Bladder/urethra infections and prostate cancer
To return to the theme of aging, a common age-related condition is BPH, or benign prostatic hyperplasia. This is a normal gradual enlargement of the prostate gland that can constrict the urethra where it passes through the gland, making urination less efficient. As a result of inadequate emptying of the bladder, there is a greater chance of bacteria growing in pooled urine and causing a bladder infection (cystitis) or even urethritis.
A new study found that men who have repeat UTIs have a higher risk of prostate cancer than men without UTIs. Specifically, those who see a doctor more than 5 times in a year for bladder or urethra infections have a significantly greater chance of developing prostate cancer.[i] What makes this study compelling is the large number of cases that were included in a nationwide analysis: 9347 men with bladder infection and 4926 men with urethra infection were each matched with 4 men (based on age and a year of diagnosis) who had no UTI history. A study of this size presents strong evidence of an association between bladder or urethral infection and the onset of prostate cancer. Although the precise mechanisms are not known, infection creates inflammation, and chronic inflammation (repeat infections) are breeding grounds for cell mutations that can accumulate and spawn cancer cells.
The moral of the story
The most obvious conclusion is not to delay seeing a doctor at early signs of urinary infection. If simple lab tests confirm the presence of bacteria, get on antibiotics and stay on them until the full course of treatment is complete – even if symptoms clear up in the first few days. This is important, since surviving bacteria lead to strains that become more hardy and resistant to antibiotics.
One final thought: The Sperling Prostate Center provides excellent, authoritative multiparametric MRI of the prostate. A “picture” is worth a thousand lab tests, and Dr. Sperling and his staff are leaders in distinguishing prostate cancer from other prostate conditions such as prostatitis and BPH.

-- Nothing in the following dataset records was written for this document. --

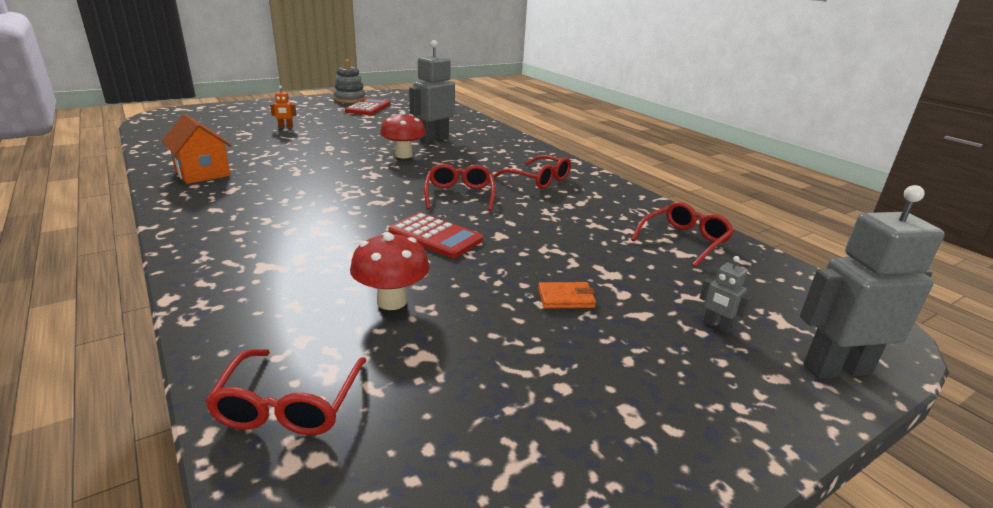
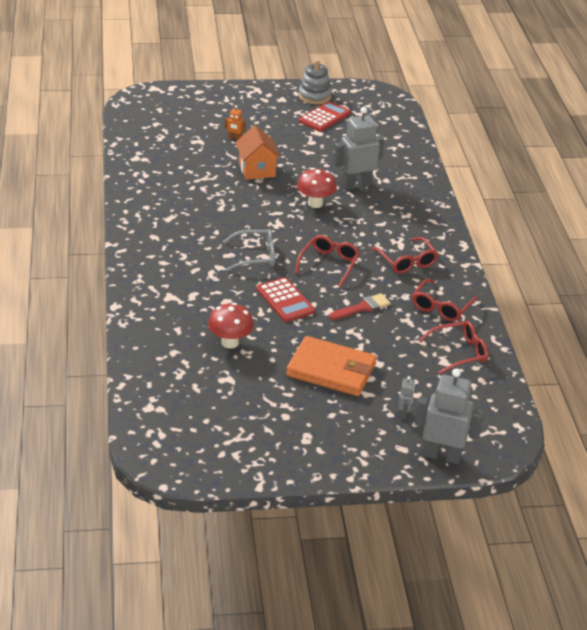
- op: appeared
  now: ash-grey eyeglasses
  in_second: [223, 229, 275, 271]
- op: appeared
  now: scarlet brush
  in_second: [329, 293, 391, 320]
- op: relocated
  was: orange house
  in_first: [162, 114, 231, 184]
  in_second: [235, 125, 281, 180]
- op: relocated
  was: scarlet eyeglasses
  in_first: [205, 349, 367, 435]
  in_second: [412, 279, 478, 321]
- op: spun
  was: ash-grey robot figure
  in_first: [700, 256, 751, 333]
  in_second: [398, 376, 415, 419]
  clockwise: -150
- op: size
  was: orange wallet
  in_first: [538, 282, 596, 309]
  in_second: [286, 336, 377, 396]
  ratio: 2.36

Don’t write off UTIs as just an annoying, embarrassing or inconvenient side effect of getting older. To paraphrase Smokey the Bear, the long and young-at-heart life you save may be your own.
NOTE: This content is solely for purposes of information and does not substitute for diagnostic or medical advice. Talk to your doctor if you are experiencing pelvic pain, or have any other health concerns or questions of a personal medical nature.
[i] Huang CH, Chou YH, Yeh HW, Huang JY et al. Risk of Cancer after Lower Urinary Tract Infection: A Population-Based Cohort Study. Int J Environ Res Public Health. 2019 Feb; 16(3): 390.
[ii] Tolani MA, Suleiman A, Awaisu M, Abdulaziz MM et al. Acute urinary tract infection in patients with underlying benign prostatic hyperplasia and prostate cancer. Pan Afr Med J. 2020 Jul 9;36:169.
[iii] Fan CY, Huang WY, Lin KT, Lin CS et al. Lower urinary tract infection and subsequent risk of prostate cancer: a nationwide population-based cohort study. PLoS One, 2017 Jan 3;12(1):e0168254.